> **Assignment**: Counting only lines below that contain the string "left", give the total as a single number.

> **Data**:
"""

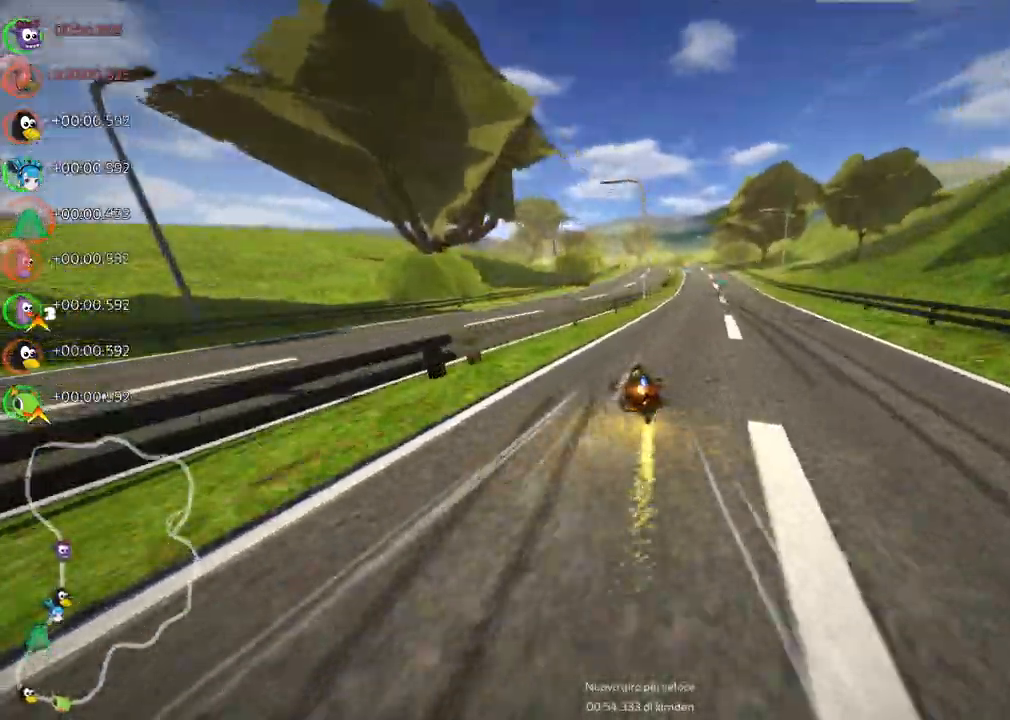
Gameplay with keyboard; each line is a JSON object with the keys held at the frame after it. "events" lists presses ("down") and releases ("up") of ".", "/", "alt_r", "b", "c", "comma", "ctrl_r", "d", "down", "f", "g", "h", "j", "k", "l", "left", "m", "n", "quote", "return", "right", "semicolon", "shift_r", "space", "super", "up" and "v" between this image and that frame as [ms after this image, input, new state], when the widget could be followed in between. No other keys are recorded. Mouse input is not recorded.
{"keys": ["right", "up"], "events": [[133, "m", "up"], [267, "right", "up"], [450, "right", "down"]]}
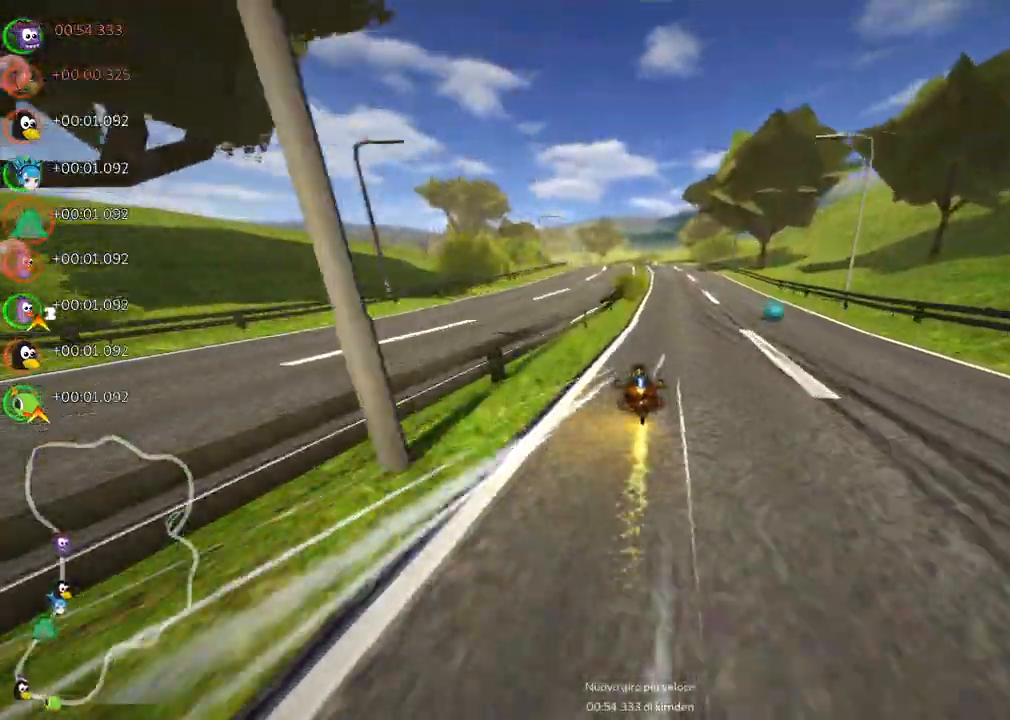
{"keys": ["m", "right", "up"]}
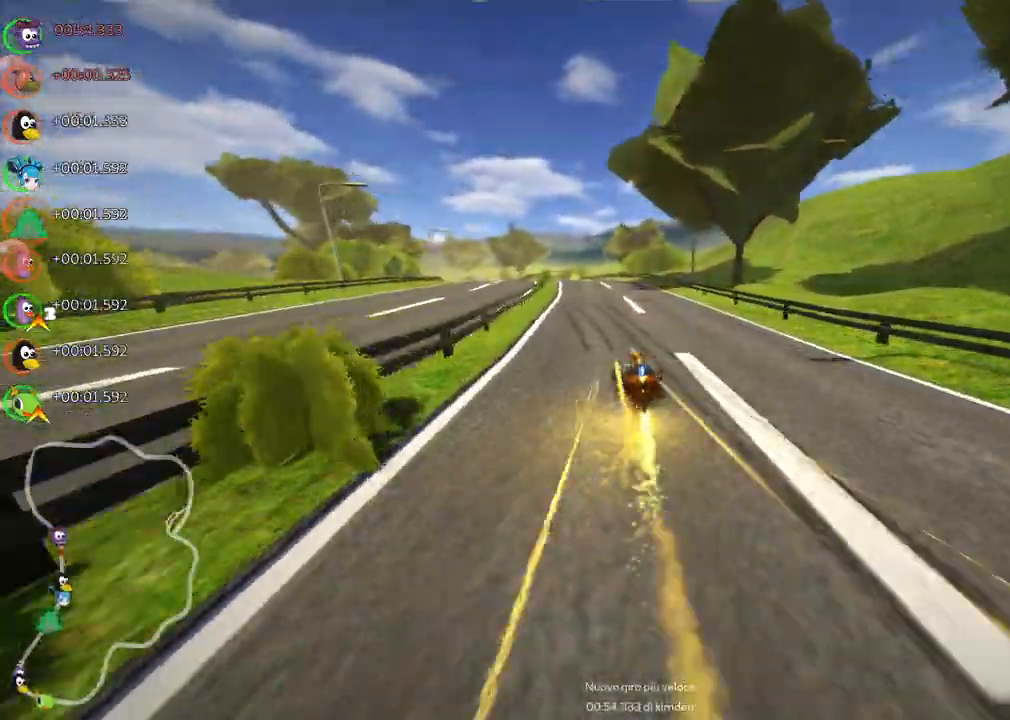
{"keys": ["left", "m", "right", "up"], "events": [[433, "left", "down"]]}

"""

> **Answer to this problem**: 2